> WHAT THE TASK ASKS: Which lines of the records contain the string "Politisches"? Copy out each of those lines, counting only matches with the same uppercase and lowercase letters.

[Collected data]
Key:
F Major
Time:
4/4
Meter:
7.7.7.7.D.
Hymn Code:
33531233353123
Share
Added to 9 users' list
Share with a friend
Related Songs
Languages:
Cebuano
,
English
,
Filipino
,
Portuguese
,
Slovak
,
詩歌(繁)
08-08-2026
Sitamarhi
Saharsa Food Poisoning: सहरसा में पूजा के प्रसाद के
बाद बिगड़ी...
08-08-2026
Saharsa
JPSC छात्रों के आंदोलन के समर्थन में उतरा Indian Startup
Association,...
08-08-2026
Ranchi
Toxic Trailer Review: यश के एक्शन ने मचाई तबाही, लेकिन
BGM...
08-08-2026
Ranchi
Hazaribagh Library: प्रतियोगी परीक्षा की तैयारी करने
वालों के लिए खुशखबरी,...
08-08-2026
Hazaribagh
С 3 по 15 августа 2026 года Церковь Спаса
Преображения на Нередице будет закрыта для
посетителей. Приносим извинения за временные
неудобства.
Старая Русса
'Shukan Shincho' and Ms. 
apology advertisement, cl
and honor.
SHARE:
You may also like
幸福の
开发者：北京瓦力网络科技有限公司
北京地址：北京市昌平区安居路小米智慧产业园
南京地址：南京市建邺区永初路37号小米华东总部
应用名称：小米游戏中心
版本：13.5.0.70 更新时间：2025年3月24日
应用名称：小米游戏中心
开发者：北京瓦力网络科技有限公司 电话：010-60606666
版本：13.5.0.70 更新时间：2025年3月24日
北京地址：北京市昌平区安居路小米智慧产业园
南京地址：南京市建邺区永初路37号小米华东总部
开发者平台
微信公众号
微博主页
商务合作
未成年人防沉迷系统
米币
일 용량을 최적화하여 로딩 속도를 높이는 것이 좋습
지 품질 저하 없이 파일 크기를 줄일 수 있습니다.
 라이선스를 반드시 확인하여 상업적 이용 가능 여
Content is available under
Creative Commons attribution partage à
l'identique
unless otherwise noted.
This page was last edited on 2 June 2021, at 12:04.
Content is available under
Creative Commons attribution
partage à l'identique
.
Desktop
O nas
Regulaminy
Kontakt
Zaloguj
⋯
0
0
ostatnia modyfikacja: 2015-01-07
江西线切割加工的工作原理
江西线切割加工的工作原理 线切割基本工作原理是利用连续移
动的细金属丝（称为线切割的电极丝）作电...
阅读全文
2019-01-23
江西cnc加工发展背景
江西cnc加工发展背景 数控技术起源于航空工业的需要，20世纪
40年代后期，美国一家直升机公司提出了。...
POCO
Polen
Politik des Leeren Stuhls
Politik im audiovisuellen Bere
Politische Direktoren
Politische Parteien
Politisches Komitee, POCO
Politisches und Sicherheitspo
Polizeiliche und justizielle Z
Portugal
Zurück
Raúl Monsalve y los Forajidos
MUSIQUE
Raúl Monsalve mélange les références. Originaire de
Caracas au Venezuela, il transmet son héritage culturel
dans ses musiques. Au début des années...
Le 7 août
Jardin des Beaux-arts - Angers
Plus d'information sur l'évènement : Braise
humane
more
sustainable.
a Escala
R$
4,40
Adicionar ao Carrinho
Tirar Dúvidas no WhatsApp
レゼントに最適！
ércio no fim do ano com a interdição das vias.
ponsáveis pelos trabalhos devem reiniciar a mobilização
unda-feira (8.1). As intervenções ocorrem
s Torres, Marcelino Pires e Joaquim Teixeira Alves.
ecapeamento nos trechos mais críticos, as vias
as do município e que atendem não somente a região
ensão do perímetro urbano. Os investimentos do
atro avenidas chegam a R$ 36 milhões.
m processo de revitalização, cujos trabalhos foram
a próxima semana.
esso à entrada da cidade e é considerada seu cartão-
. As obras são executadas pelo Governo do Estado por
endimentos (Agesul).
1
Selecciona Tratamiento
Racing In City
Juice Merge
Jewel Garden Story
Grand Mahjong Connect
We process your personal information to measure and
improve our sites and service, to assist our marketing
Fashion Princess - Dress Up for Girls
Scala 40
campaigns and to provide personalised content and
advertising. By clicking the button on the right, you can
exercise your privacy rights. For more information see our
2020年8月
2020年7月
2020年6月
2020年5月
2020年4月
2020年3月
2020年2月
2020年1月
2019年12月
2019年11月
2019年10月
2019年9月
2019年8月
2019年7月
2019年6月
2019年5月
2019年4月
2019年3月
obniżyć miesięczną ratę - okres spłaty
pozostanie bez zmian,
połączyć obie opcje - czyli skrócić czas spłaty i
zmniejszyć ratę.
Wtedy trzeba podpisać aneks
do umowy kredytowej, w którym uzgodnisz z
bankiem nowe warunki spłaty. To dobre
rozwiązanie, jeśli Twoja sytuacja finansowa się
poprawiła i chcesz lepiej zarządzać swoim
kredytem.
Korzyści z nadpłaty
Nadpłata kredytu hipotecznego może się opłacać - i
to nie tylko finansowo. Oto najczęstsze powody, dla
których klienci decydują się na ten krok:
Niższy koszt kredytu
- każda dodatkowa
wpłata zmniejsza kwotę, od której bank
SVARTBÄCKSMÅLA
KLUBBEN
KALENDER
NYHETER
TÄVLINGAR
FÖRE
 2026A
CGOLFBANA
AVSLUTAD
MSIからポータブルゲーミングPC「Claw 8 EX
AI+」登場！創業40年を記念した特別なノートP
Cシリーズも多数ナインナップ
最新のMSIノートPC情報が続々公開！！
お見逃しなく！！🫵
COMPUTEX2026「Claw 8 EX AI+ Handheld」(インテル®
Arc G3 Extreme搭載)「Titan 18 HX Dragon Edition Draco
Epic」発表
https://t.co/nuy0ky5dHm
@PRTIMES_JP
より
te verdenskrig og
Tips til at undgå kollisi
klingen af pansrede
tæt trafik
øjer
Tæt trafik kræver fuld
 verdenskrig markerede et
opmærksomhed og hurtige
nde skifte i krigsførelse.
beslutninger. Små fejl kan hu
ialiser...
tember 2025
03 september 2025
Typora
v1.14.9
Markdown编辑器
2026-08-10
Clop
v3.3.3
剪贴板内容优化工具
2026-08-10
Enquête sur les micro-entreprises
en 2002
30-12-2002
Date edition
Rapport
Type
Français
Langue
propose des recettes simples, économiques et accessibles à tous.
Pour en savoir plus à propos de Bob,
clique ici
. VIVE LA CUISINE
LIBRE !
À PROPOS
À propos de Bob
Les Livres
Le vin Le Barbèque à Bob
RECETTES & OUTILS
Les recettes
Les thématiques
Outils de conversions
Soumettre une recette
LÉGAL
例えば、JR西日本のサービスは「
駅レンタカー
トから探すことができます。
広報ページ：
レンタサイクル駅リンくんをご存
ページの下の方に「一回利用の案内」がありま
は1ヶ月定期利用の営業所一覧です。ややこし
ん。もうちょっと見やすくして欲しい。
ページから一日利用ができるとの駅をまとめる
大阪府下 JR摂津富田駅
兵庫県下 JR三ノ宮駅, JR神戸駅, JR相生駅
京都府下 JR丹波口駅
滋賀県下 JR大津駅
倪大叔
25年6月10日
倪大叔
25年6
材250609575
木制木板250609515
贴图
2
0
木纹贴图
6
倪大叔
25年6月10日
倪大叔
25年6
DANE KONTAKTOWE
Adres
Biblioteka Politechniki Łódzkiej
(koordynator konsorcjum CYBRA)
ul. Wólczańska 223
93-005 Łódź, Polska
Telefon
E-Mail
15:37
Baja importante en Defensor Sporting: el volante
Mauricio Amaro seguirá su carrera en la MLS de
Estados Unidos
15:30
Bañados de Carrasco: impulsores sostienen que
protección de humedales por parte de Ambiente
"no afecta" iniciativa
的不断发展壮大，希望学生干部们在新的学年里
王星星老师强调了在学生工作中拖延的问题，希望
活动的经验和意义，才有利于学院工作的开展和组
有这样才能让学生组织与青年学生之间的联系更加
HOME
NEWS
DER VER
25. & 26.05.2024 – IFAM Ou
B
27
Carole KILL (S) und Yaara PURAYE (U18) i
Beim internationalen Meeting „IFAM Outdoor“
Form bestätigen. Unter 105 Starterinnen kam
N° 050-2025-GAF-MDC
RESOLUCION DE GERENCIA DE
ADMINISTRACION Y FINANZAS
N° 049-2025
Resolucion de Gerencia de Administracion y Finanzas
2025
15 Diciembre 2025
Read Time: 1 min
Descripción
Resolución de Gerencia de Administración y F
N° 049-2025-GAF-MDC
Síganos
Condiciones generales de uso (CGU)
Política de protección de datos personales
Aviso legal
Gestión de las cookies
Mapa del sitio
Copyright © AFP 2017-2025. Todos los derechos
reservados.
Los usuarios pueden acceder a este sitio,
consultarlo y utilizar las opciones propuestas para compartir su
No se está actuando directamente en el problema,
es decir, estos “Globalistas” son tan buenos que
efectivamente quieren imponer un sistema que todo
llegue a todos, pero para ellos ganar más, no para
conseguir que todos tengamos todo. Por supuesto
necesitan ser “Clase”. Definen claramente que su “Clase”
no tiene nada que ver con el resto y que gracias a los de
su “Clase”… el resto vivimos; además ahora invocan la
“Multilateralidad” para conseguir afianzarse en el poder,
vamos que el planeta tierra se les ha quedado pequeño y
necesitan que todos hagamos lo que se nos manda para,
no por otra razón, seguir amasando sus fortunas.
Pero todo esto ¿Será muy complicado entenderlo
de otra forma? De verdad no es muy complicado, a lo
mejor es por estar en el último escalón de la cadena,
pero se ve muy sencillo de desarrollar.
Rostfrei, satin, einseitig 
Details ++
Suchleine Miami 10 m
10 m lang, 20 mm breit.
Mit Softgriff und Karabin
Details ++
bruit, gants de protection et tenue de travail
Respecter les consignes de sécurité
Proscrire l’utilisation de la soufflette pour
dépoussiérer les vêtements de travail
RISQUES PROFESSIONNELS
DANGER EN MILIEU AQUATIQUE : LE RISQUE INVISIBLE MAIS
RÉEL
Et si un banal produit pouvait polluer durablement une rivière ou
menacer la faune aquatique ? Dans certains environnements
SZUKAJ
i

> ANSWER TO THE EXERCISE:
Politisches Komitee, POCO
Politisches und Sicherheitspo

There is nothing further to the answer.